Wie die Stunde vorbei war, waren alle verschwunden. Dann wurde in der Esse1 ein großer Sturm, und wie er nach dem Lärm sah, fand er einen halb geräucherten Menschen. Den packte er an und sagte: »Gut, dass Du hier bist, aber schade! Bloß eine Hälfte, wär' die andere hier, wären wir zwei«. Nach einer Weile wurde wieder großer Sturm in der Esse, und als er nachsah, fand er die andere Hälfte vom Kerl, stellte beide Hälften zusammen und sagte: »Gut so, nun werden wir bald zwei sein«. Bald darauf fing der Getrocknete [Geräucherte] an sich zu bewegen und zu sprechen, denn er war da verwünscht gewesen. Nun war der Furchtlose fröhlich. Das ganze Schloss und Geld wurden sein, weil er den Verwünschten erlöst hatte. Er sollte da bleiben, wollte aber nicht, weil er keine Furcht gelernt hatte.

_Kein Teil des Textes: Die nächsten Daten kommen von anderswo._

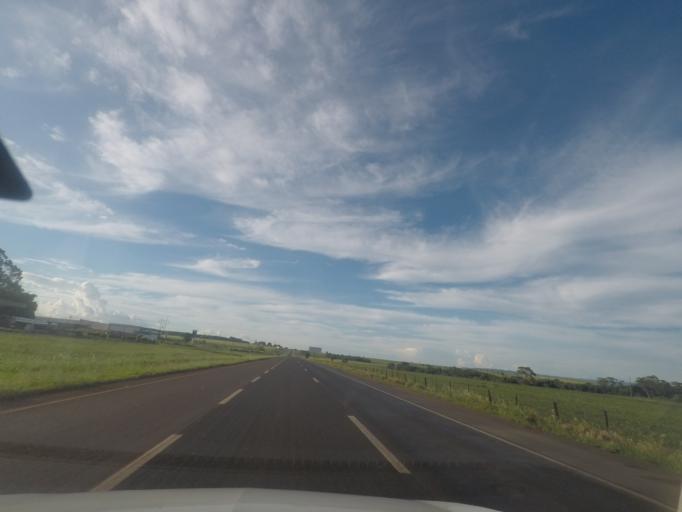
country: BR
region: Goias
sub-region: Itumbiara
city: Itumbiara
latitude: -18.3249
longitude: -49.2273
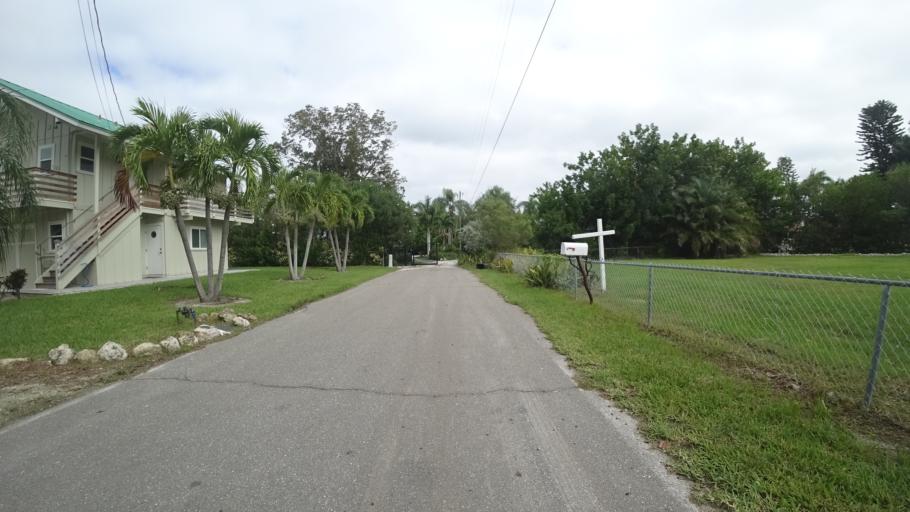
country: US
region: Florida
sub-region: Manatee County
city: Longboat Key
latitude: 27.4300
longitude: -82.6757
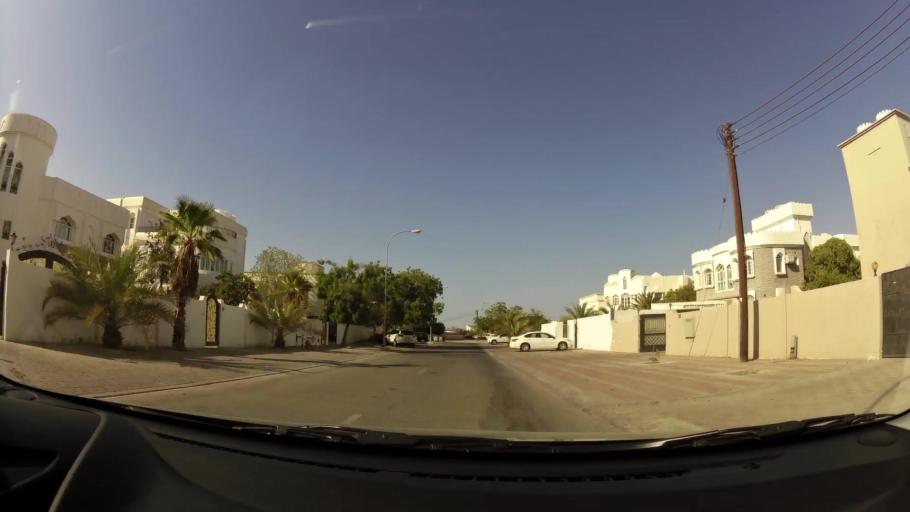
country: OM
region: Muhafazat Masqat
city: As Sib al Jadidah
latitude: 23.6158
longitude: 58.2125
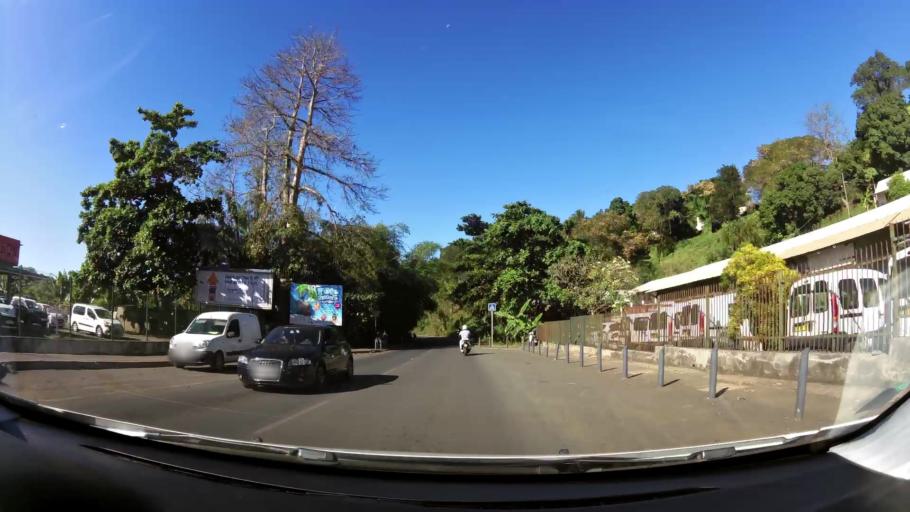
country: YT
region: Mamoudzou
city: Mamoudzou
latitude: -12.7758
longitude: 45.2271
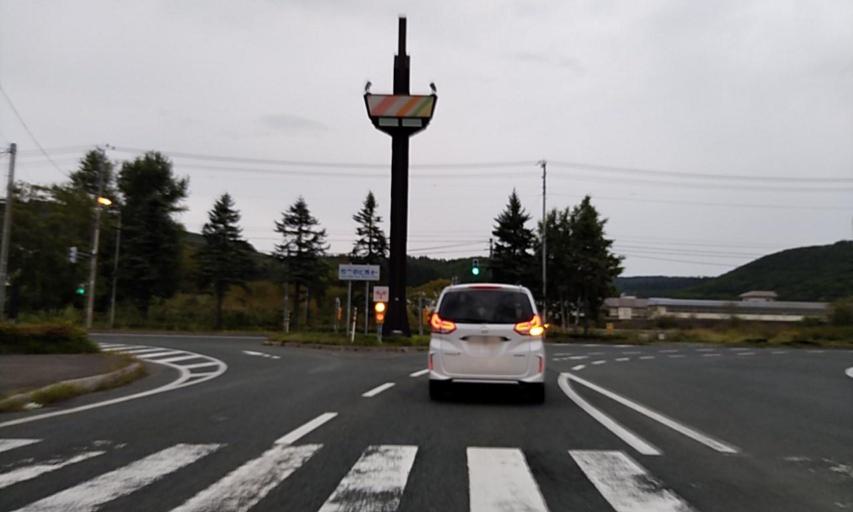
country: JP
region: Hokkaido
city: Abashiri
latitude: 44.0127
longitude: 144.2313
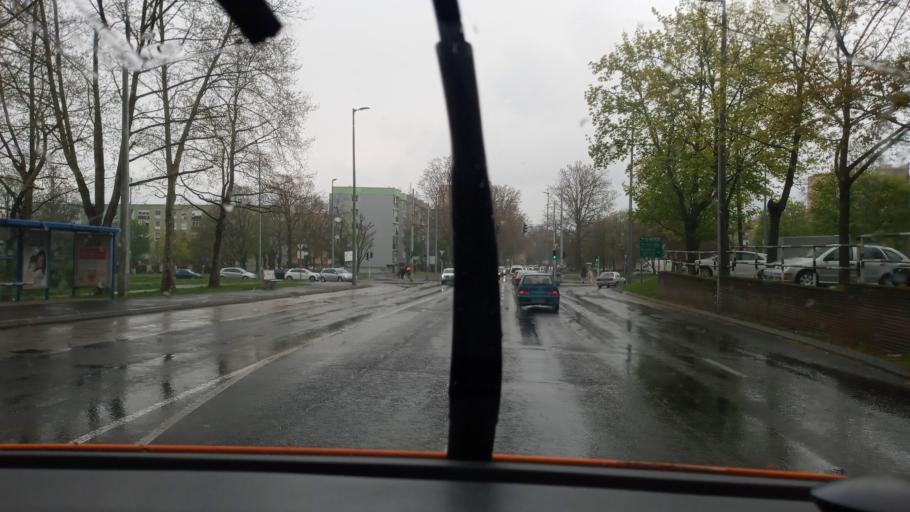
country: HU
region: Baranya
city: Pecs
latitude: 46.0416
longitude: 18.2164
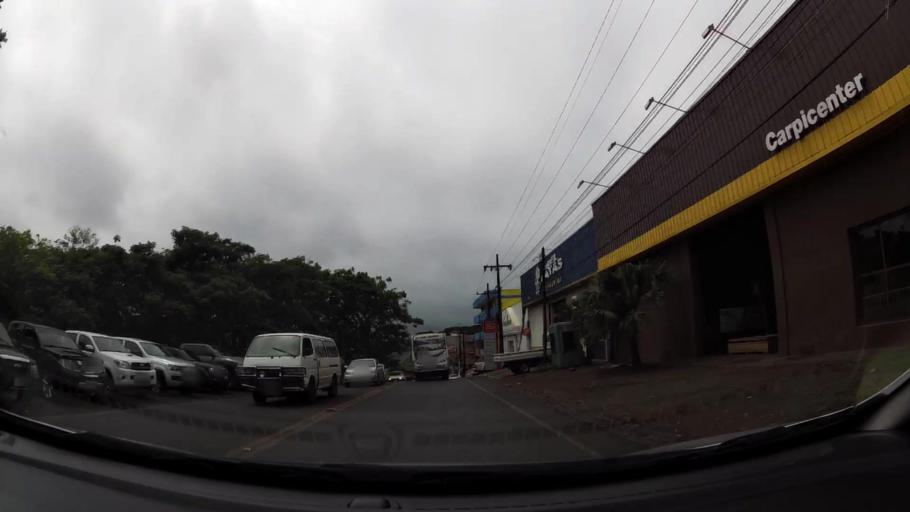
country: PY
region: Alto Parana
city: Ciudad del Este
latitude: -25.5025
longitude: -54.6539
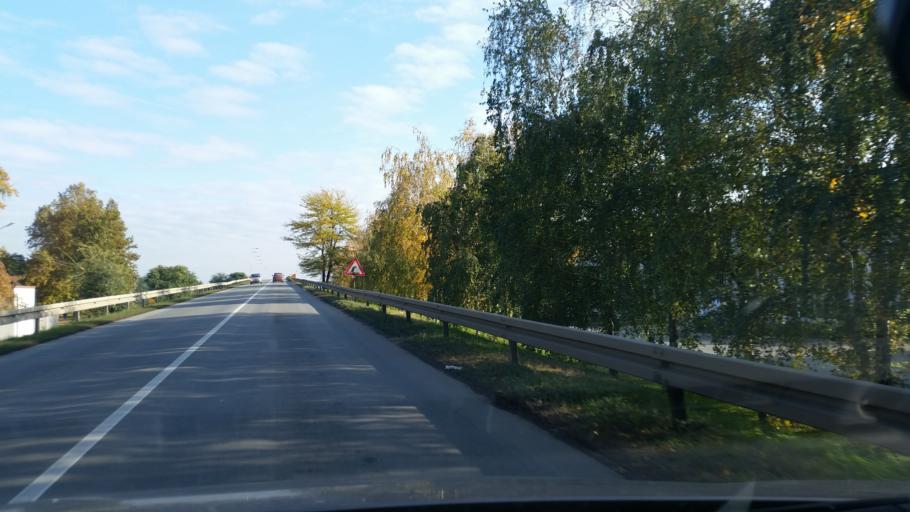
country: RS
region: Autonomna Pokrajina Vojvodina
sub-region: Srednjebanatski Okrug
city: Zrenjanin
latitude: 45.3720
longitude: 20.4166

So ging er weiter und kam zum Nachbarschloss. Und der Nachbarkönig wollte ihn da behalten, weil er das andere Schloss erlöst hatte. Doch der Furchtlose wollte nicht, weil er noch keine Furcht gelernt hatte. Aber sie baten2 ihn so lange, dass er das Freudenfest mitfeierte, bis er blieb. Dabei kamen auf den Tisch zwei verdeckte Schüsseln, wie noch in Schleife die Sitte ist bei Hochzeiten3. Und er war neugierig, hob sie auf und hielt sich die Schüsseln vor die Nase. Da flog ein Sperling heraus und ihm gegen das Gesicht, sodass er vor Schreck die Schüsseln fallen ließ. Dann blieb er da, weil er Furcht gelernt hatte. S. I, 61.

Fußnoten

1 Feueresse, Rauchfang, hugeń.

2 Wendisch: bettelten, denn pŕosyć ist mehr bitten im Sinne von: betteln.

3 Eine Hochzeit dort dauert zwei Tage. Am ersten Tage findet die Trauung und dann das Hochzeitsmahl im Hochzeitshause statt. Darnach gehen die Hochzeitsleute zu Tanze in die Schenke, tanzen die ganze Nacht hindurch und gehen am folgenden, dem zweiten Hochzeitstage, wiederum zum Schmause nach dem Hochzeitshause. Wenn sie dann vom Tanze zurückkommen, nehmen die družka's (Brautjungfern) der Braut den linken Schuh weg und verstecken ihn. Dann müssen die Junggesellen (von der Hochzeitsgesellschaft) ihn suchen und so lange sitzt die Braut ohne den Schuh bei Tische. Haben sie ihn schließlich gefunden, so geben sie ihn nicht eher wieder heraus, bis sie von den družki eine Schüssel mit Äpfeln bekommen. Dabei werden aber zwei Schüsseln mit je einer anderen verdeckt, und in die eine Äpfel, in die andere ein lebendiges Tier, eine Katze, ein Kaninchen oder dergl. getan. Dann müssen die zagolce raten, in welcher die Äpfel sind. Decken sie nun die falsche Schüssel auf, so springt vor ihnen das Tier heraus und das erregt große Heiterkeit.

Quelle:

Schulenburg, Willibald von: Wendisches Volksthum in Sage, Brauch und Sitte. Berlin: Nicolai, 1882, S. 25-26.